On a lighter note after that terrible film which we had fun insulting, we watched Sweeney Todd. Tim Burton is brilliant, I may have mentioned. I love that movie. It isn't a scary movie and the gore looks so fake that it is almost comical but there is murder and cannibalism involved.



There is a song in the film that I was fond of instantaneously. That's right I can spell that word. Anyway the song is called 'a little priest'. It is quite simply a song in which they judge what people will taste like in their pies. I am a fan of bad jokes and puns so I can truly appreciate the lyrics, which I looked up.

Todd: Haven't you got poet or something like that?
Mrs. Lovett: No y'see the trouble with poet is 'ow do you know it's deceased?

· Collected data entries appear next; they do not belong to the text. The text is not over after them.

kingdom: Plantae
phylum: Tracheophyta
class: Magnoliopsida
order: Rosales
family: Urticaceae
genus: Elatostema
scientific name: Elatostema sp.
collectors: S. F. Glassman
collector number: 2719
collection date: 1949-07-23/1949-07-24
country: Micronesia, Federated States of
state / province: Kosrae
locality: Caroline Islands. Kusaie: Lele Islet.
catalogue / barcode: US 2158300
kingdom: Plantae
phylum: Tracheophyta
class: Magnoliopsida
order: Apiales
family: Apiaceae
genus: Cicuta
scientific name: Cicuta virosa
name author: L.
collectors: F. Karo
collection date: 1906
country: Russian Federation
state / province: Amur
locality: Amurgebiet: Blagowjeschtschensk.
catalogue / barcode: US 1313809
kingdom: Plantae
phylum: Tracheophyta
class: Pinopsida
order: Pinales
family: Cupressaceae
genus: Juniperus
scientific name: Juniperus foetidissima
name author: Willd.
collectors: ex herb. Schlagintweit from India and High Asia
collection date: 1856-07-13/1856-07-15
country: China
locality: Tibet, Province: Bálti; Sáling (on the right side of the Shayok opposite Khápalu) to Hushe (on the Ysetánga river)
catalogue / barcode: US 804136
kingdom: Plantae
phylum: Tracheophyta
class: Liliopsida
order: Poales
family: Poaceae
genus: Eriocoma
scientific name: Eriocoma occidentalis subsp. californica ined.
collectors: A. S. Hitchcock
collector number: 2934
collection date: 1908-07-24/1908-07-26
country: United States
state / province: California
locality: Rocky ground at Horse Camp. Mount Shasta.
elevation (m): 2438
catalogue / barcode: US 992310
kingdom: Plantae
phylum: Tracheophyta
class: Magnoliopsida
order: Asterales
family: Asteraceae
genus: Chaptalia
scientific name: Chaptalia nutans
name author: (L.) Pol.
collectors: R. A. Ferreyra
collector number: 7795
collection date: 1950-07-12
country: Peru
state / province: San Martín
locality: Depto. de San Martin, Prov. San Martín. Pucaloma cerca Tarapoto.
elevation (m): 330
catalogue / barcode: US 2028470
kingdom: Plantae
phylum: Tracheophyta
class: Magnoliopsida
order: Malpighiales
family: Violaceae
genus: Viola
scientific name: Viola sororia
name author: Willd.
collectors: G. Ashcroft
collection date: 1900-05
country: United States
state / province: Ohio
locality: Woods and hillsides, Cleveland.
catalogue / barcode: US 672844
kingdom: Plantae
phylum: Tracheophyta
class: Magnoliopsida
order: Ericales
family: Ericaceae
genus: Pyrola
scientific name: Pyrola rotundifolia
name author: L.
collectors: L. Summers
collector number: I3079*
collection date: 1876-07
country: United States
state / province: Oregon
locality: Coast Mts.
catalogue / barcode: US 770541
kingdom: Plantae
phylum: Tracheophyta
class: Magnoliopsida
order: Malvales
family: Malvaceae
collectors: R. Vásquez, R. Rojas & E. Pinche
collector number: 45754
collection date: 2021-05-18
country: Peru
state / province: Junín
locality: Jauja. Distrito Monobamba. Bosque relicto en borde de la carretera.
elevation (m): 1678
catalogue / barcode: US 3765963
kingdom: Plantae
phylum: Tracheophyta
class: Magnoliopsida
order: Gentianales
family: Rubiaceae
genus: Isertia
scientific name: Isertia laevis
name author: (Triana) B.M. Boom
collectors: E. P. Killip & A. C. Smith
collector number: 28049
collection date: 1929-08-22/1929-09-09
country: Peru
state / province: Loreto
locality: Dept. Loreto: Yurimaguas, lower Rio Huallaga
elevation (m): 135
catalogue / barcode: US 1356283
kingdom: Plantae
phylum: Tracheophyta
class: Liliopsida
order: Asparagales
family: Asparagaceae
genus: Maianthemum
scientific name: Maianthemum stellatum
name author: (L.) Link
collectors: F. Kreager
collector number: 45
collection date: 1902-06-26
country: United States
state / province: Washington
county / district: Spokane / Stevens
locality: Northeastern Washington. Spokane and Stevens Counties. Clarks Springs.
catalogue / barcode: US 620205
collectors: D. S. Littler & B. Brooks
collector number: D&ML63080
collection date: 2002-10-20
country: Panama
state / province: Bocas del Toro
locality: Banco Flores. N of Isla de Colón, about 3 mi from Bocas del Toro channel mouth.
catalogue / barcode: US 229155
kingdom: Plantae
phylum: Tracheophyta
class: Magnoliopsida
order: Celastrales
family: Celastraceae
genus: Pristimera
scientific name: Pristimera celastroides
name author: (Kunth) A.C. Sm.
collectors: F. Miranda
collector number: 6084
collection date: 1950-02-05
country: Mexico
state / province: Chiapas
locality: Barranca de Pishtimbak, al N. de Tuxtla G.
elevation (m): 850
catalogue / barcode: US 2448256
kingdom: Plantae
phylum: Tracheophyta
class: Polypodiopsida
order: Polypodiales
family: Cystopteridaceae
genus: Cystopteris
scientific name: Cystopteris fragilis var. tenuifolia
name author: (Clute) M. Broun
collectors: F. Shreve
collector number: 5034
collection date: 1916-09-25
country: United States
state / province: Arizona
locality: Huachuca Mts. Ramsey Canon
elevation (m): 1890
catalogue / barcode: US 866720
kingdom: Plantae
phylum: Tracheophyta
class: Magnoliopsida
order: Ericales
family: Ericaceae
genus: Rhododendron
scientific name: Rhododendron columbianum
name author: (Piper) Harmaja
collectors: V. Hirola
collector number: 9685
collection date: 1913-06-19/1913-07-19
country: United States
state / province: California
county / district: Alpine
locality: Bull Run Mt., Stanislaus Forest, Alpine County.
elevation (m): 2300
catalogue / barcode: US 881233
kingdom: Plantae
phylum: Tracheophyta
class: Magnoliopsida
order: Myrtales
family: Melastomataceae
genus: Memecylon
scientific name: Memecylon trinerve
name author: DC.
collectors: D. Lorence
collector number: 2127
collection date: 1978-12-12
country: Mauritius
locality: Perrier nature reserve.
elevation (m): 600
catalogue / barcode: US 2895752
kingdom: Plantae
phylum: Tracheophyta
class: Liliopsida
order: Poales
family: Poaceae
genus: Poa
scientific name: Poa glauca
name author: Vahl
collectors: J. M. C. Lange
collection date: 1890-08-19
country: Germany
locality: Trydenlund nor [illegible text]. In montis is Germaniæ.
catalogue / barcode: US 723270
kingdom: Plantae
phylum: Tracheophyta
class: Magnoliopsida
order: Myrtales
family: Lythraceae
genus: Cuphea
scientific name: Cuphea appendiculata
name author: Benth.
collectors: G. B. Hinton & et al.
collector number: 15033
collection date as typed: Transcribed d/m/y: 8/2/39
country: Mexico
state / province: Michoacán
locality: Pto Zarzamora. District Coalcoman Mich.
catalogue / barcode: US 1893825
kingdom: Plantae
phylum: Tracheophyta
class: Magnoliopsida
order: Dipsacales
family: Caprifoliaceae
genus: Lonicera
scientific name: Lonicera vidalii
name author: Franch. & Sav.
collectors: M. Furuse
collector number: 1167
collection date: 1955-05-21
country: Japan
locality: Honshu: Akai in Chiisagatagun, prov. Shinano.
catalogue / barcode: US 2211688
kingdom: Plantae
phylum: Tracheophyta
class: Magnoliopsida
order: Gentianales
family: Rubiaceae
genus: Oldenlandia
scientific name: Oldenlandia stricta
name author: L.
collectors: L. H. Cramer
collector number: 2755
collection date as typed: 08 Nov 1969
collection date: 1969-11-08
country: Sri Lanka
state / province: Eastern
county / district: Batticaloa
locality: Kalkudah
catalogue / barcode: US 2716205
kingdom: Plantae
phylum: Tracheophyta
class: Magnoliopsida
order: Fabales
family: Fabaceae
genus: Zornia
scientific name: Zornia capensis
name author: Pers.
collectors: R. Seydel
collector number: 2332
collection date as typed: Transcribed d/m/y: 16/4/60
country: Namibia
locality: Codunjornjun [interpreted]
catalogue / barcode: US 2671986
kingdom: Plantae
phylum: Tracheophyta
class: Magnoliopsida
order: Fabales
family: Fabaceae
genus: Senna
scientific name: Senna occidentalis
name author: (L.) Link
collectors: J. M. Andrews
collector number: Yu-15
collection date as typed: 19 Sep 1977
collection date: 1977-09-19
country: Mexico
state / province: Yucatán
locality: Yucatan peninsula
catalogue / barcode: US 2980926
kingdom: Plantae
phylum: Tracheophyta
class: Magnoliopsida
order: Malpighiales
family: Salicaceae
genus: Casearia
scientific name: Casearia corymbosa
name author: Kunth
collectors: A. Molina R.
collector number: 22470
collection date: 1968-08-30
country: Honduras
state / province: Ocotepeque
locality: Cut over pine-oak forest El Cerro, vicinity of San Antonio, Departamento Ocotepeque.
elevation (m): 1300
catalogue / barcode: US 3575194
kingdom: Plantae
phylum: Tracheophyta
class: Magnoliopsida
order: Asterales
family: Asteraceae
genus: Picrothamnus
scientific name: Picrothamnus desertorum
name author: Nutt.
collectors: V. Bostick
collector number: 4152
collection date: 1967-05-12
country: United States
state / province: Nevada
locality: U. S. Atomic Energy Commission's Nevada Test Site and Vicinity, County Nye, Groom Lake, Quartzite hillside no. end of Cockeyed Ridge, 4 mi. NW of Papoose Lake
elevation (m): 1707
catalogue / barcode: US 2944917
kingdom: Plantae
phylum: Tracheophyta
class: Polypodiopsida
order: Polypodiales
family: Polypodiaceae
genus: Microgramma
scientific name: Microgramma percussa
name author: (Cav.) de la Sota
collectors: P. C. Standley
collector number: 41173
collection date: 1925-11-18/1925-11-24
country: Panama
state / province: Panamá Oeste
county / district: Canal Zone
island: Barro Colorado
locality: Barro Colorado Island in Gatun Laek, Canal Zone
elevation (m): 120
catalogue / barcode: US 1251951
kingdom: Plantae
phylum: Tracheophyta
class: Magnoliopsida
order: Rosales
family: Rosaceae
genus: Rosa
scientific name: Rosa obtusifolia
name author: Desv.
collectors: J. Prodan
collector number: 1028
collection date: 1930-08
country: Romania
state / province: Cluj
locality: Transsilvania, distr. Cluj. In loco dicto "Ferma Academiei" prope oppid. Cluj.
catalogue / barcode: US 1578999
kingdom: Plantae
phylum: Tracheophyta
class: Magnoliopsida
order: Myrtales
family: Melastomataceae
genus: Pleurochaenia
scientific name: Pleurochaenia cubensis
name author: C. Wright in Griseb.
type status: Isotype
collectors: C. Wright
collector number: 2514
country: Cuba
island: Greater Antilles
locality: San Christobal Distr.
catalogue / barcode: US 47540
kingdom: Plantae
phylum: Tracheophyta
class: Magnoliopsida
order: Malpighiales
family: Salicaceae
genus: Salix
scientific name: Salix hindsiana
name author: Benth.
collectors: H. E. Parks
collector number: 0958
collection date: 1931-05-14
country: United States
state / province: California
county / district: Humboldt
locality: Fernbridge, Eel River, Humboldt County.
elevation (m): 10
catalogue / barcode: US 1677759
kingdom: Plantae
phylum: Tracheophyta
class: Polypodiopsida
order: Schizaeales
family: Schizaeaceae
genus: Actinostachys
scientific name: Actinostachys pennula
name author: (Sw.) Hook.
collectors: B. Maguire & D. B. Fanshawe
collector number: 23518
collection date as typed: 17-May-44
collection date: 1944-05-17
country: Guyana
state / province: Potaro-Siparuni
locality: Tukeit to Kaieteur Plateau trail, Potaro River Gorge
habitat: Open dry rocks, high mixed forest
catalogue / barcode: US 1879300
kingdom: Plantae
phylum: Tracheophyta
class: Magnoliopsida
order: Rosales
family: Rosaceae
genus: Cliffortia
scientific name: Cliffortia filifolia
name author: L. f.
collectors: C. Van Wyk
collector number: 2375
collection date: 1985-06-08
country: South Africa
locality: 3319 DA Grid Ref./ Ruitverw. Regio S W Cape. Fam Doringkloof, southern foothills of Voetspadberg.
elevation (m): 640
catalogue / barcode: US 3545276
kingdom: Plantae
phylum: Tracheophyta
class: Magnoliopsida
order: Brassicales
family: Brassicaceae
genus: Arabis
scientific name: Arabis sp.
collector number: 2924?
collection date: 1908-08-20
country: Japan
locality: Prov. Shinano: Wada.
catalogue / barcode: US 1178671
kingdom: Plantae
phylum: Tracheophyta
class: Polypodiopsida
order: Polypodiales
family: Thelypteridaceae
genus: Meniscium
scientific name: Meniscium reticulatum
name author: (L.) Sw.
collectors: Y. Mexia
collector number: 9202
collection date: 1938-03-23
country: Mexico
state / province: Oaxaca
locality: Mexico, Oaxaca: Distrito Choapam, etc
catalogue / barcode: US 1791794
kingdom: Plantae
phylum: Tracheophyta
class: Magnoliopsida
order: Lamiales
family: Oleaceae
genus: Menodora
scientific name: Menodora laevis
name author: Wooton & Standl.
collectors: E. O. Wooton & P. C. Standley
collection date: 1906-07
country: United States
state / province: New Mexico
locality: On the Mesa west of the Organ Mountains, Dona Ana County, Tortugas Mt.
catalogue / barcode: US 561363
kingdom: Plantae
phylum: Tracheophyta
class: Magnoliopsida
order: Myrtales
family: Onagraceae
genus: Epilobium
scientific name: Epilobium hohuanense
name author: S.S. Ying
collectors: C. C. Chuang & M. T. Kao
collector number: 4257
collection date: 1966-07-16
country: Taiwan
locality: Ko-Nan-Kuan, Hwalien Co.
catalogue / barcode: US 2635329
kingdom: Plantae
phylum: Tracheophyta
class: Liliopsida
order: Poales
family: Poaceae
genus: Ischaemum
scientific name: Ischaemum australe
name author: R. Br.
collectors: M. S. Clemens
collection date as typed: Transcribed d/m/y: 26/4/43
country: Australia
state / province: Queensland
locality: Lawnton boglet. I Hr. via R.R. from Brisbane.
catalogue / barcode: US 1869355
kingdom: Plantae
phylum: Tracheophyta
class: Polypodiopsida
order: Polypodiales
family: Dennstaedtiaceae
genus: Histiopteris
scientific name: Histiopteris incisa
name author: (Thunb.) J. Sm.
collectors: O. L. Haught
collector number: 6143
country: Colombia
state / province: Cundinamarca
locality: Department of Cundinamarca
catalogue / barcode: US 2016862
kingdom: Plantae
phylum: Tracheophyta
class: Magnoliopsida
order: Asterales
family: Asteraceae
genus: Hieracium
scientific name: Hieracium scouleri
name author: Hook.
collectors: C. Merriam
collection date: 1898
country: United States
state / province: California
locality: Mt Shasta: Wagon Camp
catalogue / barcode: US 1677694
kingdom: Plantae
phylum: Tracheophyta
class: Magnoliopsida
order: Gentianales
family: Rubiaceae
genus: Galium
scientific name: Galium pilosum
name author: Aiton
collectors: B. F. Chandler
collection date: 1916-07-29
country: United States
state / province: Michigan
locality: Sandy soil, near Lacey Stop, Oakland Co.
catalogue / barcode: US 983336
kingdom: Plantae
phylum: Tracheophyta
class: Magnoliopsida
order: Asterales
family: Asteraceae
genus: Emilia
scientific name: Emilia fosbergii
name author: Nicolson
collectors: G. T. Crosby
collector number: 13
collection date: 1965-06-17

Try the priest!

Todd: No this isn't fiddle player, it's piccolo player!
Mrs. Lovett: How can you tell?
Todd: It's piping hot!

Ah lame yet Witty and wonderful. The fact that it is a music really dulls the fact that they are in fact murdering and eating people. Not just eating, but selling them too! Well on the bright side, Mrs. Lovett stopped having the worst pies in London.

Well I'm all out of reasons to continue this post so here, a parting picture that has nothing to do with the post and I shall be on my way.

*fun fact about the Wall Of China Chinese restaurant in Port Macquarie. The far wall is covered in delicate porcelain plates, cups and bowls. That is right it is the wall of china.